As for the way that things are going in the world right now... Well I can officially say that the "Kitty Hawk battle group has been deployed to the Central Area of Responsibility". But I am sure that CNN will give much more information than that. Though I pray for peace I am ready to do the job that I have been training so many years for. Freedom is not free and we need to ensure that justice and liberty are not catch phrases dropped at a cocktail party in DC but ideas that are spread throughout the world. Enough of my soapbox.
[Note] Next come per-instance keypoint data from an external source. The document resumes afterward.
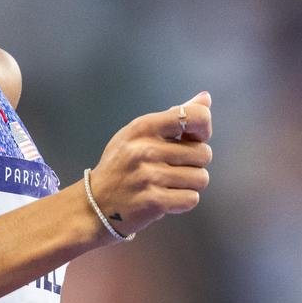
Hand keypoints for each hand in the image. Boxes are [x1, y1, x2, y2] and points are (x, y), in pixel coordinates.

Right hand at [86, 92, 212, 238]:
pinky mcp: (153, 201)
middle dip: (195, 163)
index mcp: (143, 127)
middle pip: (203, 153)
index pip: (194, 117)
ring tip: (169, 184)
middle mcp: (145, 149)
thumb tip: (205, 98)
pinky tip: (167, 198)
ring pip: (200, 178)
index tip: (194, 139)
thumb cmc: (122, 166)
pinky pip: (191, 199)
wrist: (95, 204)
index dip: (204, 129)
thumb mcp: (139, 135)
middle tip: (174, 168)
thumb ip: (173, 117)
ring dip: (190, 184)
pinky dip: (183, 201)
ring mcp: (149, 176)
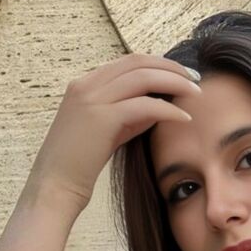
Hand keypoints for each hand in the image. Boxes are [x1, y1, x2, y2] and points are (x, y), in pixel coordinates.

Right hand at [27, 53, 202, 212]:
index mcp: (85, 84)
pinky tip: (184, 118)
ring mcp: (91, 99)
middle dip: (171, 67)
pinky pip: (144, 106)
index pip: (128, 61)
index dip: (158, 64)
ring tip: (196, 95)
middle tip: (196, 80)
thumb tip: (158, 105)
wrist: (54, 188)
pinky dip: (167, 109)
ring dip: (174, 82)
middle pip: (138, 61)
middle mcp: (86, 84)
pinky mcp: (100, 119)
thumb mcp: (106, 134)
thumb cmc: (78, 167)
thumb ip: (128, 116)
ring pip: (143, 77)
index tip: (181, 75)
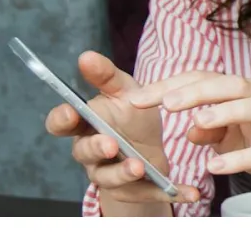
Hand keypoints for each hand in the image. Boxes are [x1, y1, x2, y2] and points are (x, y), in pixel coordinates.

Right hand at [44, 52, 199, 206]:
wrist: (152, 144)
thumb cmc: (131, 114)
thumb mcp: (125, 91)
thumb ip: (106, 76)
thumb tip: (86, 56)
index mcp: (85, 124)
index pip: (60, 123)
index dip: (62, 119)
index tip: (71, 113)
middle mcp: (90, 152)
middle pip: (83, 153)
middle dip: (96, 149)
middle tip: (110, 144)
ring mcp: (109, 173)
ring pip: (107, 178)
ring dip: (122, 173)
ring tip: (139, 167)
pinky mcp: (132, 190)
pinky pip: (147, 193)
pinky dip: (169, 192)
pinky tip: (190, 192)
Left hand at [129, 72, 250, 203]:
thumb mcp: (225, 135)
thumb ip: (206, 128)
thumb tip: (188, 129)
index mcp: (238, 93)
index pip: (200, 79)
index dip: (167, 87)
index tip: (135, 100)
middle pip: (229, 84)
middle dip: (197, 91)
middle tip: (166, 104)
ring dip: (225, 112)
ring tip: (196, 122)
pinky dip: (237, 159)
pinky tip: (213, 167)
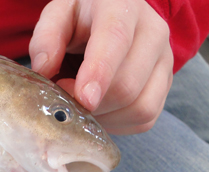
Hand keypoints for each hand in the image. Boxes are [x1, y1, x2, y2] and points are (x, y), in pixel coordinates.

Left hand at [29, 0, 173, 133]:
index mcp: (122, 6)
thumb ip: (46, 38)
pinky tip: (100, 109)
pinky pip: (144, 118)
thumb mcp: (57, 16)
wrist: (111, 19)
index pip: (116, 39)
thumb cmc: (81, 19)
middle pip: (128, 85)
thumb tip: (44, 69)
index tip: (83, 99)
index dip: (99, 73)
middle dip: (91, 103)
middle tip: (66, 97)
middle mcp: (153, 32)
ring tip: (82, 103)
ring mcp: (164, 61)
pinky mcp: (164, 86)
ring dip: (104, 116)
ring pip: (140, 107)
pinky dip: (117, 123)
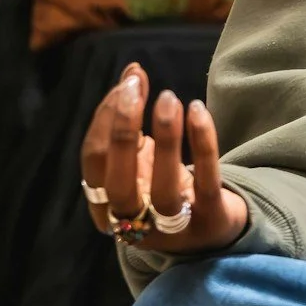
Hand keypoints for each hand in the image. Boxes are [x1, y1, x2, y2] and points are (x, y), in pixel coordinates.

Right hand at [80, 63, 247, 254]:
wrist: (212, 232)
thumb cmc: (165, 188)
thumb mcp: (141, 161)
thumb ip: (131, 120)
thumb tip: (132, 72)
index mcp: (106, 209)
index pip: (93, 164)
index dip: (105, 119)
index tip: (127, 82)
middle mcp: (133, 225)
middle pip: (118, 182)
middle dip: (122, 130)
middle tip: (135, 87)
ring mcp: (172, 229)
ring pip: (164, 188)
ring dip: (164, 139)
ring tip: (168, 97)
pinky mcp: (210, 222)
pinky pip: (206, 182)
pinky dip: (202, 144)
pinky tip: (198, 110)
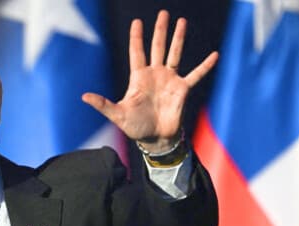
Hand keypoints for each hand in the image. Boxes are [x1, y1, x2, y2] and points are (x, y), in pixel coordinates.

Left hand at [81, 10, 217, 152]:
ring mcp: (170, 80)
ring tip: (182, 22)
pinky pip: (196, 75)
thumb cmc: (135, 127)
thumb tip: (84, 96)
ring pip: (175, 53)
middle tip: (163, 13)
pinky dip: (205, 66)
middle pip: (157, 47)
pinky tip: (215, 55)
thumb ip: (103, 104)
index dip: (137, 37)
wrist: (155, 139)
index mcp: (139, 78)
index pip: (137, 52)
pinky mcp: (182, 89)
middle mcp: (155, 75)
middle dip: (160, 30)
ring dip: (178, 38)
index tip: (137, 22)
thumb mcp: (117, 115)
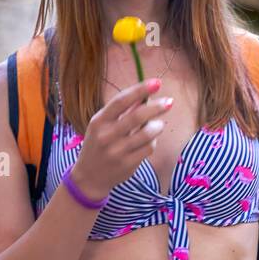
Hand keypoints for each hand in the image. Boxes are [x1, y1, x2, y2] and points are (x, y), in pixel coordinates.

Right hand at [68, 78, 173, 198]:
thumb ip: (122, 111)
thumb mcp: (103, 125)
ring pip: (147, 133)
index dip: (140, 90)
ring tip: (159, 124)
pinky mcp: (127, 164)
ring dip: (158, 126)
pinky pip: (149, 148)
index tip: (157, 83)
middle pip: (137, 117)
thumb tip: (145, 95)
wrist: (89, 176)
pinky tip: (150, 140)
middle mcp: (106, 135)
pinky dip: (153, 142)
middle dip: (157, 107)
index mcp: (99, 121)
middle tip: (169, 102)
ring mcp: (116, 151)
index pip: (121, 101)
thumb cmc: (99, 144)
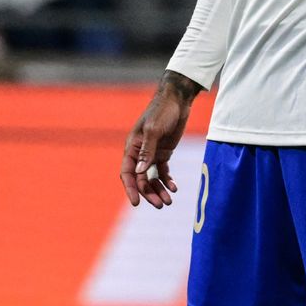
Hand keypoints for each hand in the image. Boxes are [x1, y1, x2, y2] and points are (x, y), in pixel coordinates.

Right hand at [120, 73, 198, 207]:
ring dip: (158, 190)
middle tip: (160, 205)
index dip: (131, 189)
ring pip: (151, 178)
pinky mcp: (164, 153)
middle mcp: (139, 153)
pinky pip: (162, 171)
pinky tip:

Well if you have read this much and not fallen asleep a couple of times than I applaud you. I would love to hear from you and learn how things are going. Even if it is a two line email (not the book that you just got through). I am very limited in my internet access so this is my best email. Because of this I am not able to get at a lot of emails that I have on my Hotmail account. If this email did not get to someone ensure them that it is not personal, rather a matter of the email addresses that I was able to get. If you would like to get postcards from some of the more exotic and some of the farthest thing from exotic places in the world send me you address. I hope that this email finds you in good spirit and in good health.